- **Page text**:
▽
Worse, in January 2016, the four-year 2020 projection of unfunded liabilities was $121 trillion. Now the four-year 2021 projection is $127 trillion.

Why is this projection so devastating to our national well-being?

Simply stated, an increase in government obligations means an increase in the percentage of the federal budget that is used to pay for them. Today, 50% of the federal budget is already “obligated” with payments for what is defined above as “unfunded liabilities.” That budget percentage will continue to grow, especially as baby boomers retire.

Now here is some good news. In January 2016, the U.S. gross domestic product (GDP) was $18.1 trillion. Today it $18.9 trillion, an increase of $800 million. But the bad news is that the U.S. federal tax revenue was $3.3 trillion in January 2016, and today it is still $3.3 trillion. Thus, it does not take a math genius to calculate that the U.S. is on an unsustainable course. Yet, there is no concerted effort in Washington to yell “iceberg ahead” and actually change course.

To prove just how unsustainable is our current economic course, your annual Social Security statement provides the best evidence. My statement, dated March 2017, shows the monthly amount I am eligible to receive when I reach retirement age, but with an asterisk. Then asterisk sentence reads:

“The law governing benefit amounts may change because by 2034 the payroll taxes collected will be enough to pay only about 79% of scheduled benefits.”

That is only 17 years from now. Tick, tick goes the time bomb.

3. Apocalyptic Islam

For background on the term “apocalyptic Islam,” please refer to my January 2016 piece. This 2017 update will focus on the current threat as explained by Department of Homeland Security Secretary John Kelly.

On April 18, and for the first time since taking office, Kelly publicly addressed the terrorist threat facing our nation.

Here are his key points as reported in the Washington Free Beacon:

The FBI has “open terrorist investigations in all 50 states.”

There have been at least 37 “ISIS-linked plots to attack our country.”
△
- **Raw data**:
▽
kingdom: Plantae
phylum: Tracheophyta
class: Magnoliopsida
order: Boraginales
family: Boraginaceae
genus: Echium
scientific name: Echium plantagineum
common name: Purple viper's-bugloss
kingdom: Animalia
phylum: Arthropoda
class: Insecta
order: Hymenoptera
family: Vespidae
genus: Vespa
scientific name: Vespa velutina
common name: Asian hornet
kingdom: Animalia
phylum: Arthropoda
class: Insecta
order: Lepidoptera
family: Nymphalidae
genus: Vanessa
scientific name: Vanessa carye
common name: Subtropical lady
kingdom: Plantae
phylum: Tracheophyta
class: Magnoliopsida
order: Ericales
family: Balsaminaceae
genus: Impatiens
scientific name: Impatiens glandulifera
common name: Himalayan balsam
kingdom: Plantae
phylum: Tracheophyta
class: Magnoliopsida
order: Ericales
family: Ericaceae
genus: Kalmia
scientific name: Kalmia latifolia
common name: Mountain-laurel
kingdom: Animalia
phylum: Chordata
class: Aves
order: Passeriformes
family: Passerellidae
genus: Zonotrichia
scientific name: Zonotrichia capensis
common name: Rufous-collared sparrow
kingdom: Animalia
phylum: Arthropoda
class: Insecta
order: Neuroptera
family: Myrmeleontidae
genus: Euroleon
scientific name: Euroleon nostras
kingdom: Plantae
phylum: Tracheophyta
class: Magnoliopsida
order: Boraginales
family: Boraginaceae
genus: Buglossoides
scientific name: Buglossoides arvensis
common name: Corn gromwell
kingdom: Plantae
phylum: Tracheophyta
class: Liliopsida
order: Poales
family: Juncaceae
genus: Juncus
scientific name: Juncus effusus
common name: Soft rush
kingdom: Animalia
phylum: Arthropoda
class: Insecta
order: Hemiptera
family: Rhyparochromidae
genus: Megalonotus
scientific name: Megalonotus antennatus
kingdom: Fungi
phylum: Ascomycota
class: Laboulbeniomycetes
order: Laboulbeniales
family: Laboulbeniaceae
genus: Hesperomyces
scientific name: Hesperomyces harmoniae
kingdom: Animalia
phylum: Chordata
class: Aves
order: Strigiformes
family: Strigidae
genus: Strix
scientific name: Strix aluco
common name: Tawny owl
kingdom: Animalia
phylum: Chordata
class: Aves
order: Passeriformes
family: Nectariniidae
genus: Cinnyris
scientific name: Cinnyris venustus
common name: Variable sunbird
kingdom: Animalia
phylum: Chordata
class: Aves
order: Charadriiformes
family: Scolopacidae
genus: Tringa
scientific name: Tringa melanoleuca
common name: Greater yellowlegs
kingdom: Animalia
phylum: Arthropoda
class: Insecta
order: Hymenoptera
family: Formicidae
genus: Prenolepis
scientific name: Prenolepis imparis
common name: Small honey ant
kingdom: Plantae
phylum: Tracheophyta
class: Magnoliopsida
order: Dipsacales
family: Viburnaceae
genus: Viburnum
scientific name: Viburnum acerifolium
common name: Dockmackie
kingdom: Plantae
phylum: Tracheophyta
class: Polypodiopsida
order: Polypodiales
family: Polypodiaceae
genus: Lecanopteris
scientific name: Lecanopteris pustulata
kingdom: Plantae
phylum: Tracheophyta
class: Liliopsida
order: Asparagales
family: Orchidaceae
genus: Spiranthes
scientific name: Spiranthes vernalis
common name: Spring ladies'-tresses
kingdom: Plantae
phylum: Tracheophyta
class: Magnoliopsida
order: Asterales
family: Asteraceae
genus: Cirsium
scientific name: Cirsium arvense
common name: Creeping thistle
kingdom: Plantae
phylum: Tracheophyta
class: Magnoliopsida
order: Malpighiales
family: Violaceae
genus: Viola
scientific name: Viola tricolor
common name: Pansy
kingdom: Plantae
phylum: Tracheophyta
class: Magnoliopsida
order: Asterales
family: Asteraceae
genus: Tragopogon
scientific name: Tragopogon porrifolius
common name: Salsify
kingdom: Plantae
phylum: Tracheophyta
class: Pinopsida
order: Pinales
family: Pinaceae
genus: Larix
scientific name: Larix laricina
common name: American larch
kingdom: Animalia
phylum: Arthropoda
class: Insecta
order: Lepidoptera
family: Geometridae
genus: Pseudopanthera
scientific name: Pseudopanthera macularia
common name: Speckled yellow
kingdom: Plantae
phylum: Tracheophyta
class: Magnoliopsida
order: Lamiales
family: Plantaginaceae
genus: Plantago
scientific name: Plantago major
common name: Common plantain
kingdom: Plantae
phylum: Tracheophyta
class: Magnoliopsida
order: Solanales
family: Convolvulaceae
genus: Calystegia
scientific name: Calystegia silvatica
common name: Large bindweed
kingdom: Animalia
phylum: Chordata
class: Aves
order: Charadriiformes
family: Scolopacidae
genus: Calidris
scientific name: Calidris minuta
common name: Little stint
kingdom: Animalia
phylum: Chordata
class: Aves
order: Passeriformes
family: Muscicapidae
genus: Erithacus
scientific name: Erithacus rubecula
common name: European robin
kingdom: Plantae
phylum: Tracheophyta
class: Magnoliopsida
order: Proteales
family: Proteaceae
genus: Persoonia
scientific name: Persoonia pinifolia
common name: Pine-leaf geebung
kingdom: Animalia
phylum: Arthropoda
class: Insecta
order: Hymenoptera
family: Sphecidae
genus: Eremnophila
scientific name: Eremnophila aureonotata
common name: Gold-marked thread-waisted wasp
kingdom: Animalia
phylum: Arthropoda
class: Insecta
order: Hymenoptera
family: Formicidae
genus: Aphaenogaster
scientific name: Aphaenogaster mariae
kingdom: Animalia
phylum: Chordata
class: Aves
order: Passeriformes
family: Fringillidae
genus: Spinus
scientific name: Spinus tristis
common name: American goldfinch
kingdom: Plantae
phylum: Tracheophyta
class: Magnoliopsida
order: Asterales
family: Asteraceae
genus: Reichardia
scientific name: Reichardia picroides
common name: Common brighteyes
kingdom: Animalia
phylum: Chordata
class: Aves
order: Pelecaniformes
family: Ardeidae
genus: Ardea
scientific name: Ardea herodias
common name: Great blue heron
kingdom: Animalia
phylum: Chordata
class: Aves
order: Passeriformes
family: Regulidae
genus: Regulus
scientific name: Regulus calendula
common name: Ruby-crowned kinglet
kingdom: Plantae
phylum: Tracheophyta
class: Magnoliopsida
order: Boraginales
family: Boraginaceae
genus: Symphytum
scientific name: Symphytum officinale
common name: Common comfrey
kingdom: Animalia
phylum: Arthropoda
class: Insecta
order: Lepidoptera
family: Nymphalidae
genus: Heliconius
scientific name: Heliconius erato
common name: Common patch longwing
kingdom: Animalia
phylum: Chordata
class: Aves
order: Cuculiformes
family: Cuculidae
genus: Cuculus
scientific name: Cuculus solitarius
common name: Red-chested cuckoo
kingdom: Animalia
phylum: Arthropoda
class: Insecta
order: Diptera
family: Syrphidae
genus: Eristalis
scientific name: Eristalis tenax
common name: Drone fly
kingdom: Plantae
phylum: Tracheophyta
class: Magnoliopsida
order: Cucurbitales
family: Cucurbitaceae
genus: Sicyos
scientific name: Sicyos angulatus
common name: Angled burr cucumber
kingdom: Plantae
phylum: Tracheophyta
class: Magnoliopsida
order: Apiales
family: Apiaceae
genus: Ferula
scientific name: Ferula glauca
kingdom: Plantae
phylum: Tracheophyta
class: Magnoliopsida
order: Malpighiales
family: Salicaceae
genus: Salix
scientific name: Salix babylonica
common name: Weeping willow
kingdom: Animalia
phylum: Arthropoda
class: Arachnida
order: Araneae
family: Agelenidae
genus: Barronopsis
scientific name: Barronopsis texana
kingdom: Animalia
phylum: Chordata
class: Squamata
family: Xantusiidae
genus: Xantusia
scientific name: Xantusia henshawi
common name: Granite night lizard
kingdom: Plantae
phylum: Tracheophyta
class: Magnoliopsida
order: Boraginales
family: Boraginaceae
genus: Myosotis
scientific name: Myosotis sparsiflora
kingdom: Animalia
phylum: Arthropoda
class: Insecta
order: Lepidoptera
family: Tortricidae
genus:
△
- **Stated exercise**: Please extend the text on federal finances and the terrorist threat, picking up right after its final sentence. The records have no connection to the text on federal finances and the terrorist threat.

- **Result of the task**:
Kelly warned, “America’s borders remain wide-open and that there is evidence terror-linked individuals are exploiting these national security weaknesses and entering the United States.”

Homegrown terrorism remains a concern with Kelly saying, “In just the past year, there have been ’36 homegrown terrorist cases in 18 states.”

“We are under attack every single day,” Kelly said, “The threats are relentless.”

For the record, here is a complete list of Islamic-linked attacks on American soil, and a list of European attacks since 2001.

Of these three ticking time-bomb issues, Islamic terror is the one the Trump administration is tackling head on, in a very public way.

Meanwhile, infrastructure cyber-attacks and the U.S. government’s unfunded liabilities appear not to be high priorities in Washington – that is, until a 9/11 scale cyber-attack occurs. (God forbid.) Or, maybe it’s when Social Security checks are reduced in 17 years? Perhaps it’s when 80% of the federal budget is consumed to pay “obligations” politicians were too scared to reduce when those obligations comprised only 50% of the budget.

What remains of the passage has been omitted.